__Exercise objective__: Please find every line in the records below that contains the word "postion", and copy it.

(Data records)
---*---
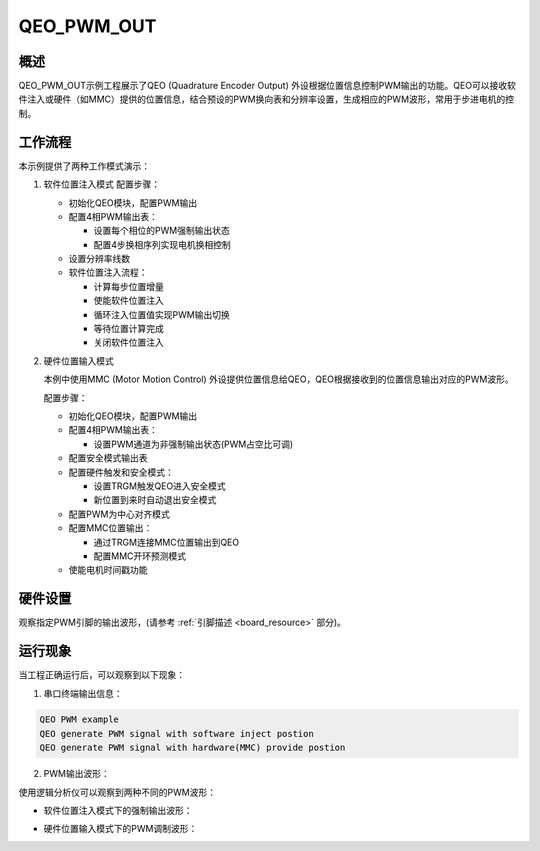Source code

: .. _qeo_pwm_out:

QEO_PWM_OUT
======================

概述
---------

QEO_PWM_OUT示例工程展示了QEO (Quadrature Encoder Output) 外设根据位置信息控制PWM输出的功能。QEO可以接收软件注入或硬件（如MMC）提供的位置信息，结合预设的PWM换向表和分辨率设置，生成相应的PWM波形，常用于步进电机的控制。

工作流程
-----------

本示例提供了两种工作模式演示：

1. 软件位置注入模式
   配置步骤：

   - 初始化QEO模块，配置PWM输出
   - 配置4相PWM输出表：

     * 设置每个相位的PWM强制输出状态
     * 配置4步换相序列实现电机换相控制

   - 设置分辨率线数
   - 软件位置注入流程：

     * 计算每步位置增量
     * 使能软件位置注入
     * 循环注入位置值实现PWM输出切换
     * 等待位置计算完成
     * 关闭软件位置注入

2. 硬件位置输入模式

   本例中使用MMC (Motor Motion Control) 外设提供位置信息给QEO，QEO根据接收到的位置信息输出对应的PWM波形。

   配置步骤：

   - 初始化QEO模块，配置PWM输出
   - 配置4相PWM输出表：

     * 设置PWM通道为非强制输出状态(PWM占空比可调)

   - 配置安全模式输出表
   - 配置硬件触发和安全模式：

     * 设置TRGM触发QEO进入安全模式
     * 新位置到来时自动退出安全模式

   - 配置PWM为中心对齐模式
   - 配置MMC位置输出：

     * 通过TRGM连接MMC位置输出到QEO
     * 配置MMC开环预测模式

   - 使能电机时间戳功能

硬件设置
-----------

观察指定PWM引脚的输出波形，(请参考 :ref:`引脚描述 <board_resource>` 部分)。

运行现象
-----------

当工程正确运行后，可以观察到以下现象：

1. 串口终端输出信息：

.. code-block:: console

   QEO PWM example
   QEO generate PWM signal with software inject postion
   QEO generate PWM signal with hardware(MMC) provide postion

2. PWM输出波形：

使用逻辑分析仪可以观察到两种不同的PWM波形：

- 软件位置注入模式下的强制输出波形：

.. image:: doc/qeo_pwm_1.png
   :alt: 软件位置注入模式PWM波形

- 硬件位置输入模式下的PWM调制波形：

.. image:: doc/qeo_pwm_2.png
   :alt: 硬件位置输入模式PWM波形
---*---
__Answer__:
   QEO generate PWM signal with software inject postion
   QEO generate PWM signal with hardware(MMC) provide postion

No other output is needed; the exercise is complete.